SELECTED EXCERPT below:
The association rates obtained for mDia1 and RhoA are 2–3 orders of magnitude lower than expected for a diffusion-controlled interaction. This suggests that there might be at least a two-step binding with a rate-limiting step possibly involving conformational changes, which we could not observe under the conditions used.

Mechanisms of How Liprin-α3 Inhibits Formin Function

The shortest still functional liprin-α3 fragment, Lip(567–582), is presumably not capable of sterically interfering with the catalytic FH1 and FH2 domains. It is unlikely that it simultaneously recruits further factors such as RhoGAPs to down-regulate RhoA activity or factors mediating mDia1 membrane translocation. We postulate that liprin-α3 down-regulates mDia1 function by several possible mechanisms (Fig. 5E).

First, liprin-α3 directly interferes with the regulatory machinery to inactivate mDia1 by modulating the RhoA interaction and DAD autoinhibition. The RhoA binding to mDia (K_D = 4 nm) is slightly higher compared with the DAD(1145–1209), including the DBR (K_D = 3–14 nm). However, the presence of liprin-α3 reduces the mDia1-RhoA interaction (10–15-fold to 40–60 nm) more strongly than the mDia-DAD interaction (3–4-fold to 23 nm). Thereby, the capacity of DAD to compete with RhoA for mDia_N binding and to re-establish the autoinhibited, closed conformation of the formin is increased. Liprin-α3 might also directly affect the DBR function and its interplay with membrane-bound PIP₂ and would thereby result in subsequent formin inactivation.
End of SELECTED EXCERPT.
DATA SHOWN below:
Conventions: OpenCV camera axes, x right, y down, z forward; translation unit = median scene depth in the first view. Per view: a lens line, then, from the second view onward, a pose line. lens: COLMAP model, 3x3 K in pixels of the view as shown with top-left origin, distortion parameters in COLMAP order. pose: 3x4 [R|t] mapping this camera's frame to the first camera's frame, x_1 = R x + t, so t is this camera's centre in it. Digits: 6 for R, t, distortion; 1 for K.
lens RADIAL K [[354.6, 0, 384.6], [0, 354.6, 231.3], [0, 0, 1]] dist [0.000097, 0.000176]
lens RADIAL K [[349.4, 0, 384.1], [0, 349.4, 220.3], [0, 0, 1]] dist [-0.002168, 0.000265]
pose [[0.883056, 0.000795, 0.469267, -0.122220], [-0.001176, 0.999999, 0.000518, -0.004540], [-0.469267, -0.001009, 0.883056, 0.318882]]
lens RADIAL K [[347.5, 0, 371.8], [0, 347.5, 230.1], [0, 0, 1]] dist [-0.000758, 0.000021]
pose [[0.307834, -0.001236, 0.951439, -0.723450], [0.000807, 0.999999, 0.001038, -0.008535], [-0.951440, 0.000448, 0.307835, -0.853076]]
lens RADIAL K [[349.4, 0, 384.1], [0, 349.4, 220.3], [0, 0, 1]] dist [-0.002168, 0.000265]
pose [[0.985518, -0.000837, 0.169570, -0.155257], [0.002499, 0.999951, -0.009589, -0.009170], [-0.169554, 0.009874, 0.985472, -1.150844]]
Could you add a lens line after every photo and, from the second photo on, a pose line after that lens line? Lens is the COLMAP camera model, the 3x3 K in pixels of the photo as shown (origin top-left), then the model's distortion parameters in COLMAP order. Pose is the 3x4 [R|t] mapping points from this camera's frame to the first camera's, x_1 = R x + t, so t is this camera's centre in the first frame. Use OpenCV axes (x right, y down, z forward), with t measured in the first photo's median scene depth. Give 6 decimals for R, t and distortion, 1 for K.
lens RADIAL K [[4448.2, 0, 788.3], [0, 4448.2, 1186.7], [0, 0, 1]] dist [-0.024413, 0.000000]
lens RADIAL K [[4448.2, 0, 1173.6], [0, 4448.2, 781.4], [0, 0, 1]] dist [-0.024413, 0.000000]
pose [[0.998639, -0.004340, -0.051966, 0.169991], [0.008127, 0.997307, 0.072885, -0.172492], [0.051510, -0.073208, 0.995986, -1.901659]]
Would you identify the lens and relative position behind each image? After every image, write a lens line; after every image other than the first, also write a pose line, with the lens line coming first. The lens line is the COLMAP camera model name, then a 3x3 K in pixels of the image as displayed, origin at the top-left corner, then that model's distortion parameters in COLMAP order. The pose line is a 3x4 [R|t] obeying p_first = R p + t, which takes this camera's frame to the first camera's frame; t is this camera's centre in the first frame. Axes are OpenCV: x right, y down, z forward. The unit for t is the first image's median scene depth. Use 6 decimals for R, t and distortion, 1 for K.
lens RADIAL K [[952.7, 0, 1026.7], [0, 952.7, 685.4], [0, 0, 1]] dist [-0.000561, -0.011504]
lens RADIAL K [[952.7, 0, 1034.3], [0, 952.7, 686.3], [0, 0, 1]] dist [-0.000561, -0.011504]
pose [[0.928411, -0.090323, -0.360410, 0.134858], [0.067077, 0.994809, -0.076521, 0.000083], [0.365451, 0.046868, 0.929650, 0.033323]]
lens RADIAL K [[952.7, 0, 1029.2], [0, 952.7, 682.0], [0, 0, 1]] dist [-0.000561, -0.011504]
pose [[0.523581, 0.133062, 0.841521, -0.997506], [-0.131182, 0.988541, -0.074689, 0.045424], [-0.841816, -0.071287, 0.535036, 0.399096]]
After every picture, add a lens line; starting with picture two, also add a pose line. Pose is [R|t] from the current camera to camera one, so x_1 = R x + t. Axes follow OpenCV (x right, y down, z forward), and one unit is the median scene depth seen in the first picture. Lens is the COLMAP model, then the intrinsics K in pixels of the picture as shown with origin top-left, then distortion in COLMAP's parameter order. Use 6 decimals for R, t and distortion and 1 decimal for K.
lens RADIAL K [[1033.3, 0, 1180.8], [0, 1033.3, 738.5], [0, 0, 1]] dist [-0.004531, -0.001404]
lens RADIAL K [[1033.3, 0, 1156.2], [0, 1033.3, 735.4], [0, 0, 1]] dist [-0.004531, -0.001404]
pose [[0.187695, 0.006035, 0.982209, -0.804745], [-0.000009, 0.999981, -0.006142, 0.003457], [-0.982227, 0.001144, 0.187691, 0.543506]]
End of DATA SHOWN.
* _STUDY QUESTIONS_
• a. Answer these questions from the passage on liprin-α3 and mDia1, one line each:
(i) By how many orders of magnitude are the association rates obtained for mDia1 and RhoA lower than expected for a diffusion-controlled interaction?
(ii) What is the shortest still functional liprin-α3 fragment?
(iii) By how much does the presence of liprin-α3 reduce the mDia1-RhoA interaction?
• b. Continue the passage on liprin-α3 and mDia1 from its last sentence.
The entries are separate material and have no connection to the passage on liprin-α3 and mDia1.

* _RESULTS OF THE TASKS_
• a.
(i) 2–3 orders of magnitude
(ii) Lip(567–582)
(iii) 10–15-fold

• b.
Second, the 10–15-fold reduction of RhoA-mDia1 affinity might be sufficient in vivo for GAP proteins or other regulators to compete with mDia1 for RhoA binding and its following inactivation. Affinities of many RhoGAPs toward Rho proteins loaded with GTP or its transition state mimic GDP·AlF_x are reported to be in the low nanomolar range (61).

Third, the presence of liprin-α3 was shown to translocate an N-terminal mDia1 fragment from the plasma membrane (29). This effect could be due to interference with RhoA binding. Alternatively, it was shown that IQGAP recruits mDia1 to the plasma membrane in phagocytic cups by direct binding to the DID (62, 63) (Fig. 5E). The LCR directly targeting the same binding site as IQGAP on mDia_N could thereby interfere with mDia1 membrane translocation. Moreover, neurochondrin, anilin, and the recently identified F-Bar protein CIP-4/Toca-1 have been shown to be involved in formin membrane translocation (64). Determination of whether this is affected by liprins will require further investigation.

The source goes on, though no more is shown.